### DATA EXTRACTS
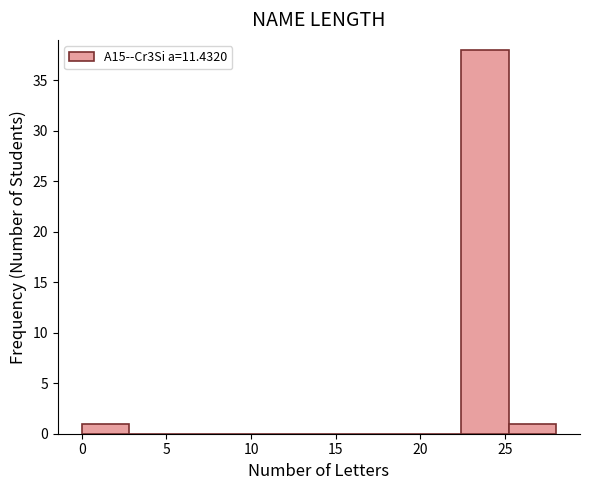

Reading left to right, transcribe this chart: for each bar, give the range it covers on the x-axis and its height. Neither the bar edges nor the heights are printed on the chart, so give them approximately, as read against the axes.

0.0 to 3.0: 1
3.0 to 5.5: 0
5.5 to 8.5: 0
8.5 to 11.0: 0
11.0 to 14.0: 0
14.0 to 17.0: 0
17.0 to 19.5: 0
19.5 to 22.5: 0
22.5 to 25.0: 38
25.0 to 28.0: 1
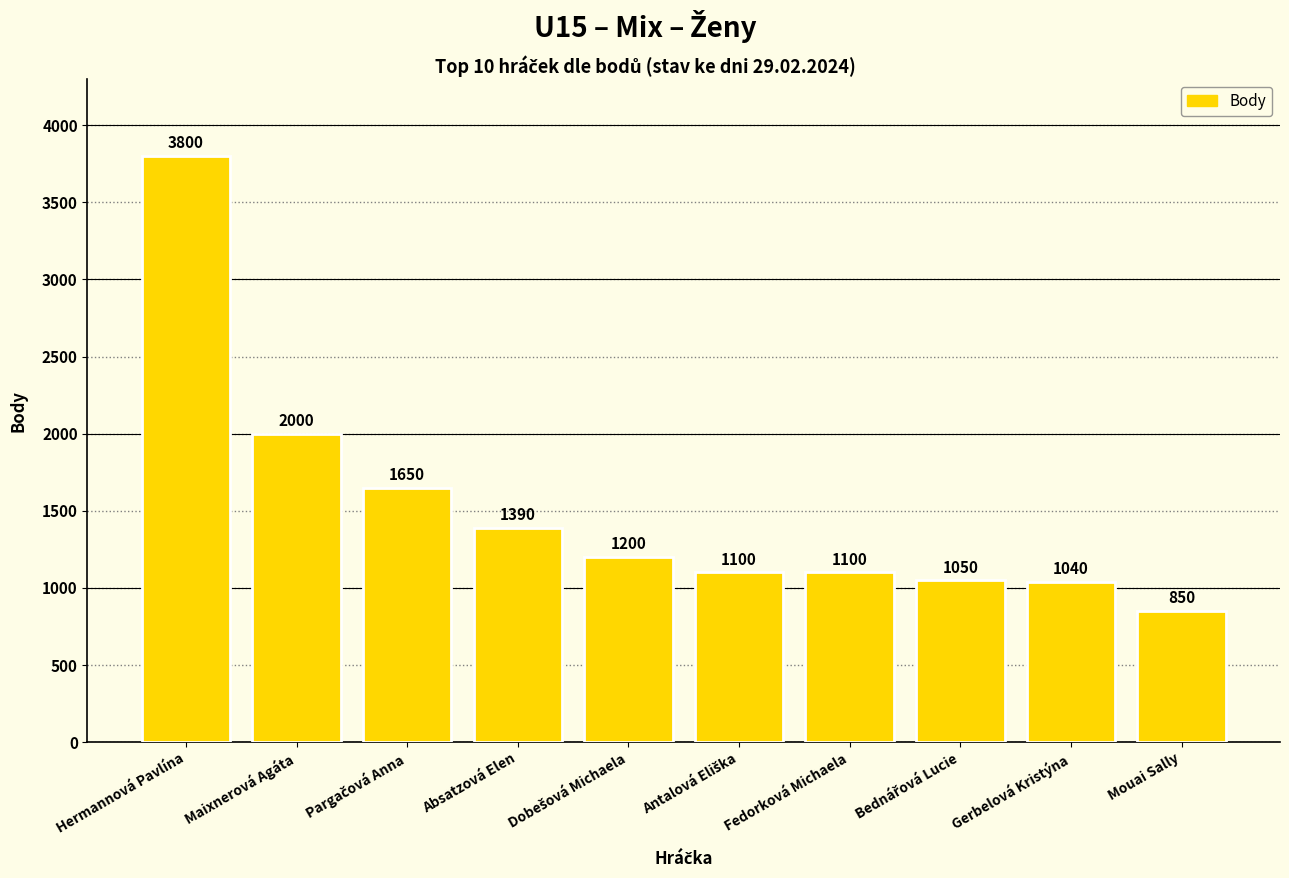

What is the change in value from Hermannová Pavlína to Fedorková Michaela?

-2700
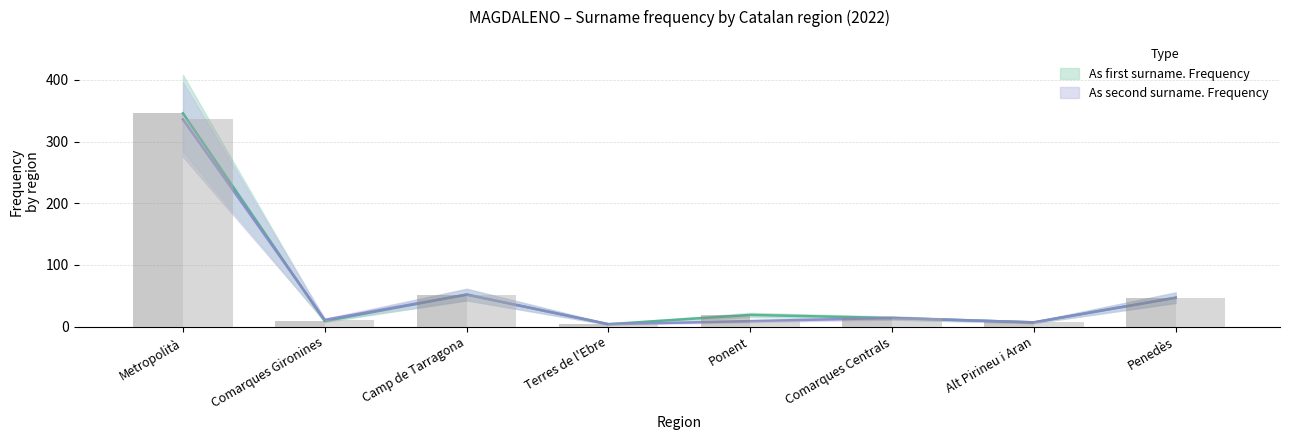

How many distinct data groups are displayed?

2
...
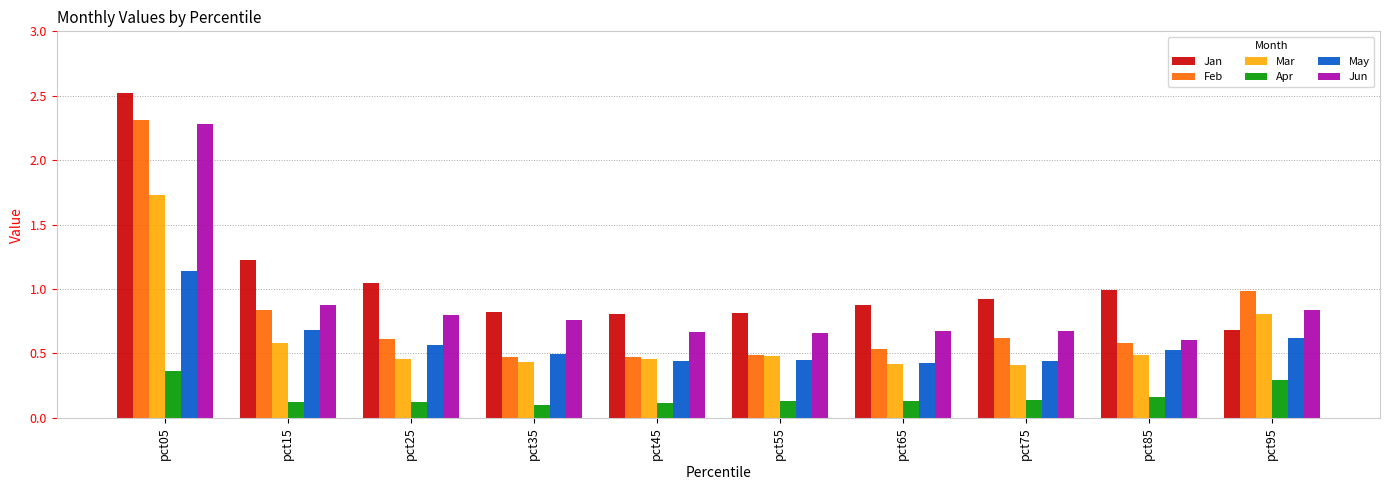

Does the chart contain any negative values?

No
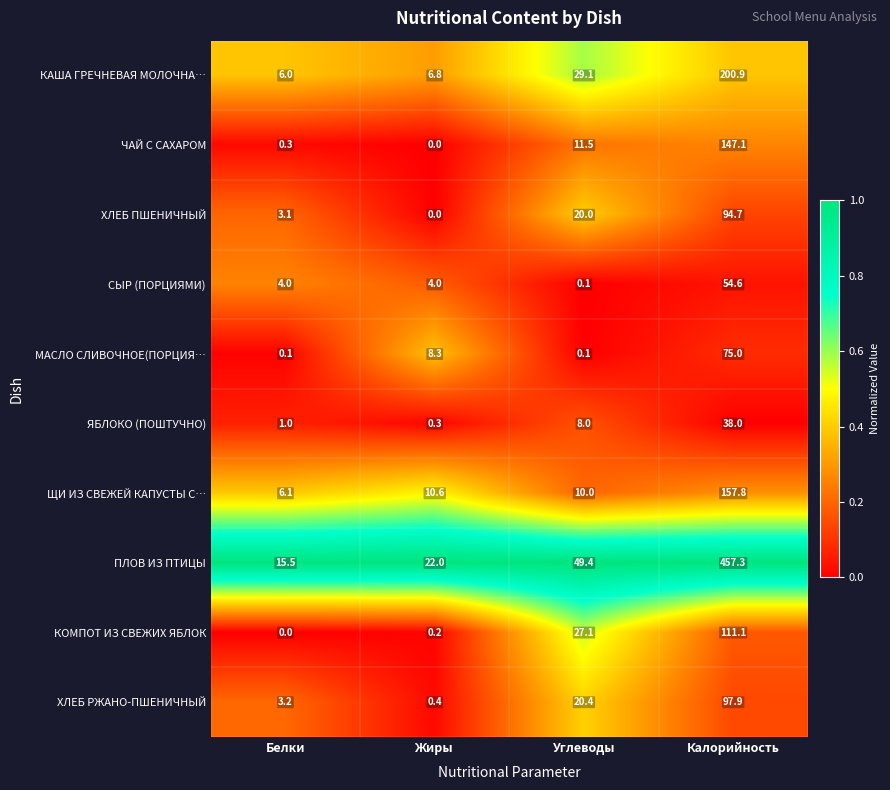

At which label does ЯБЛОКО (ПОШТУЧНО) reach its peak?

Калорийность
* * *
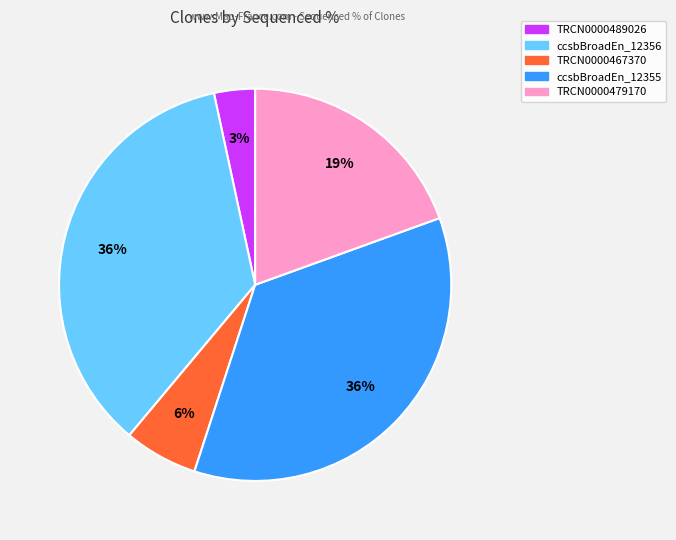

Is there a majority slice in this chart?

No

### WORK TO BE COMPLETED
Present the stretch of the records from the line containing "0.0 to 3.0: 1" through the line containing "How many distinct data groups are displayed?" as a numbered list, with blank lines omitted. Leave the pictures out of the list.

### RESPONSE TO THIS TASK
1. 0.0 to 3.0: 1
2. 3.0 to 5.5: 0
3. 5.5 to 8.5: 0
4. 8.5 to 11.0: 0
5. 11.0 to 14.0: 0
6. 14.0 to 17.0: 0
7. 17.0 to 19.5: 0
8. 19.5 to 22.5: 0
9. 22.5 to 25.0: 38
10. 25.0 to 28.0: 1
11. What is the change in value from Hermannová Pavlína to Fedorková Michaela?
12. -2700
13. How many distinct data groups are displayed?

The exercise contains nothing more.